In the end, the committee decided upon the following subjects for the reverse designs :-

  • HALF-CROWN: Horse
  • FLORIN: Salmon
  • SHILLING: Bull
  • SIXPENCE: Wolfhound
  • THREEPENCE: Hare
  • PENNY: Hen, possibly with chickens
  • HALFPENNY: Pig, or a Goat/Sheep (added later)
  • FARTHING: Woodcock

The next controversy would be “who to invite to compete?”

  • How should the Government choose its artist?
  • What advice should be give?
  • It should reject a competition open to everybody.
  • They thought seven would be enough, and that three should be Irish.

In the end, they chose two Dublin sculptors of repute (Albert Power and Oliver Sheppard) and Jerome Connor (who had recently arrived in Ireland from New York.  The next part was more difficult as they had little knowledge of the ‘foreign’ talent.
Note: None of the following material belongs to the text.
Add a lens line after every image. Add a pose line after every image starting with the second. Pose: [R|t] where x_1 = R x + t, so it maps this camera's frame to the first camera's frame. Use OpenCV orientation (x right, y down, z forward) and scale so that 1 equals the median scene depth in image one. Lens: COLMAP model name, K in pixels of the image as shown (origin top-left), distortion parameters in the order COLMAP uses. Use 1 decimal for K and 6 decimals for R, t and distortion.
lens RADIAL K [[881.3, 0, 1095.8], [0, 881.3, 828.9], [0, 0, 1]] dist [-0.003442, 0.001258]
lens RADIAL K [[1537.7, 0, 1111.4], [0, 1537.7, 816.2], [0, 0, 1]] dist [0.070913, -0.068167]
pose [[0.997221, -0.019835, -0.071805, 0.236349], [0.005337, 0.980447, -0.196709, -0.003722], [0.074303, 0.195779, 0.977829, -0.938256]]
Like the Irish contenders, not everyone accepted the invitation and they eventually shortlisted the following :-

  • the great Swedish sculptor Carl Milles
  • Publio Morbiducci, designer of an Italian coin with the Fascist emblem
  • the American sculptor, Paul Manship, the creator of a Diana and her dogs
  • a little known sculptor, Percy Metcalfe (recommended by the Secretary of the British School in Rome)

Milles’ Background:

Carl Milles, sculptor (23 June 1875 – 19 September 1955) was born in Lagga, Sweden. He was married to artist Olga Milles and brother to Ruth Milles and half brother to the architect Evert Milles.
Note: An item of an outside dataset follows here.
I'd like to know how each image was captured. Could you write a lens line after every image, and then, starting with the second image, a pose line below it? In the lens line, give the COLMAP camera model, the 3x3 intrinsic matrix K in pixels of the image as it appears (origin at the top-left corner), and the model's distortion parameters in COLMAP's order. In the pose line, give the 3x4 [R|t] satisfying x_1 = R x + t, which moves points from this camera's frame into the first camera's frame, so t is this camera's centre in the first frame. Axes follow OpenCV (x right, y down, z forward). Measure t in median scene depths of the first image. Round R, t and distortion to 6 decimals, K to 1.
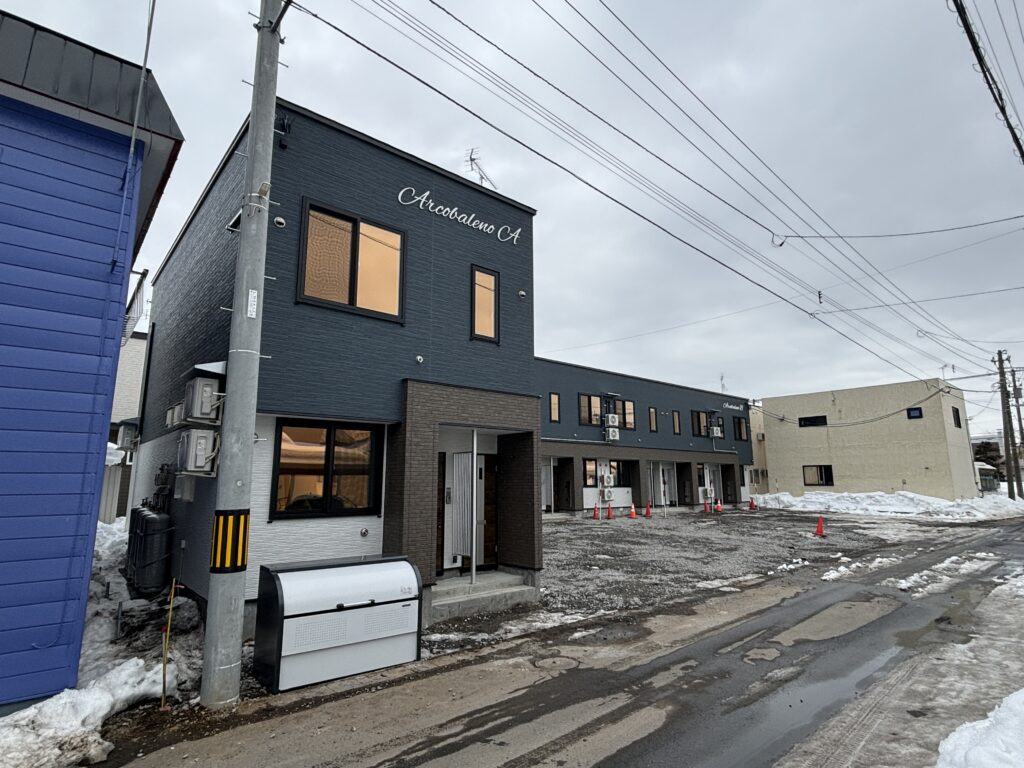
lens RADIAL K [[546.1, 0, 514.7], [0, 546.1, 382.1], [0, 0, 1]] dist [0.033233, -0.001667]
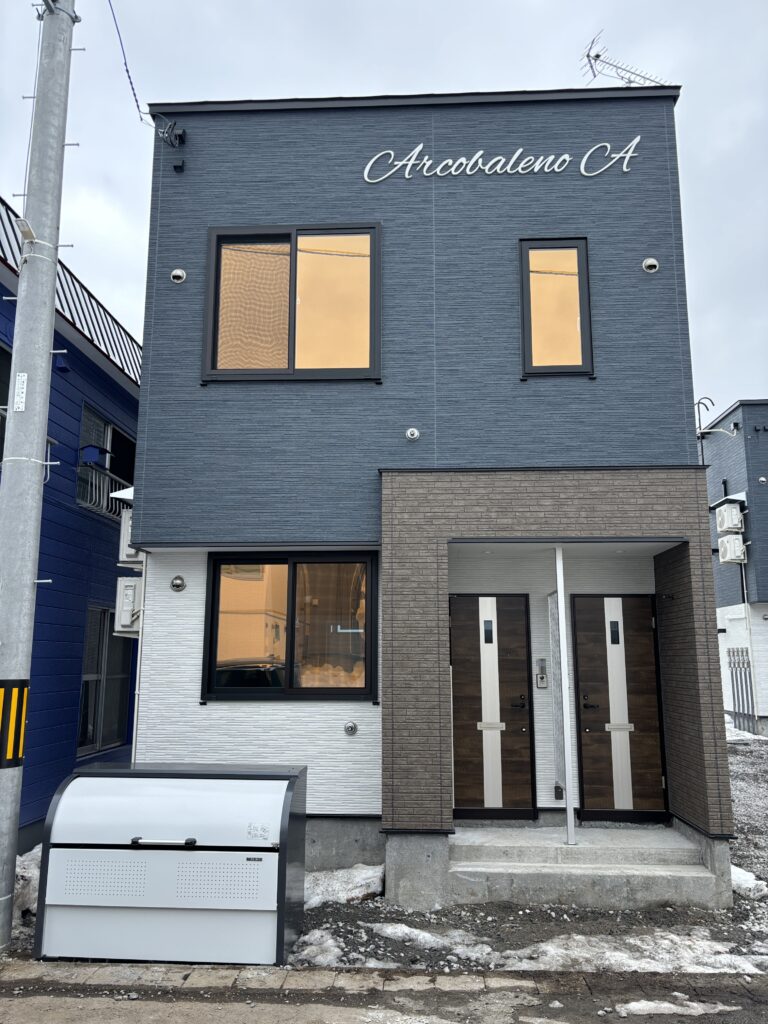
lens RADIAL K [[780.1, 0, 384.8], [0, 780.1, 518.4], [0, 0, 1]] dist [0.034380, -0.016937]
pose [[0.724925, -0.123124, -0.677734, 0.372022], [0.122456, 0.991259, -0.049099, 0.089646], [0.677855, -0.047399, 0.733666, 0.398859]]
In 1897, Milles secured a job as a manager of a school of gymnastics in Chile. Back then, this trip involved a mixture of rail journeys across land and a series of sea voyages via ship. While in Paris, he began to study art, working in Auguste Rodin’s studio and slowly gaining recognition as a sculptor. He quickly forgot about Chile and remained in Paris for seven years. In 1904 he (and his wife Olga) moved to Munich.

Two years later they settled in Sweden, buying property on Herserud Cliff on Lidingö, a large island near Stockholm. Millesgården was built there between 1906 and 1908 as the sculptor’s private residence and workspace. It was turned into a foundation and donated to the Swedish people in 1936. Among his more famed works are:

  • the Poseidon statue in Gothenburg
  • the Gustaf Vasa statue at the Nordiska museet
  • the Orfeus group outside the Stockholm Concert Halland
  • the Folke Filbyter sculpture in Linköping.

Some of his works are truly remarkable and he is, perhaps, best known for his unusual waterside installations and his spectacular water fountains.

Two different views of "God the Father on the Arch of Heaven" - a 23 meter high sculpture and water feature by Carl Milles. Nacka Strand, Stockholm

Two different views of “God the Father on the Arch of Heaven” – a 23 meter high sculpture and water feature by Carl Milles. Nacka Strand, Stockholm

Milles’ Irish Coin Designs:

Carl Milles' designs for the 1927 Irish Coin Design Competition.

Carl Milles’ designs for the 1927 Irish Coin Design Competition.

Milles put forward eight reverse designs: namely a farthing, halfpenny, penny, threepence, sixpence, shilling, florin and halfcrown design, i.e. the full set of Irish coins. Modern reproductions (3-D prints) of his original plaster cast models can be seen at The Central Bank of Ireland’s wonderful Irish Coins exhibit at their new headquarters on Dublin’s North Wall Quay.

  • The name of the exhibit is: “Pounds, Shillings & Independence
    • This exhibition celebrates the work of the Currency Commission, which was established in 1927 to design, issue, manage and control an entirely new and independent Irish currency.
    • According to the Central Bank of Ireland’s publicity material:
      • Visitors can learn how a uniquely Irish economic situation lead to the development of two separate sets of banknotes – the Ploughman’s series of notes and the Series A Banknotes – each with a unique design.
      • The exhibition also takes visitors on a journey through the development of the first Irish coinage, the Saorstát pound, whose designs are still renowned for their distinctive artistic qualities.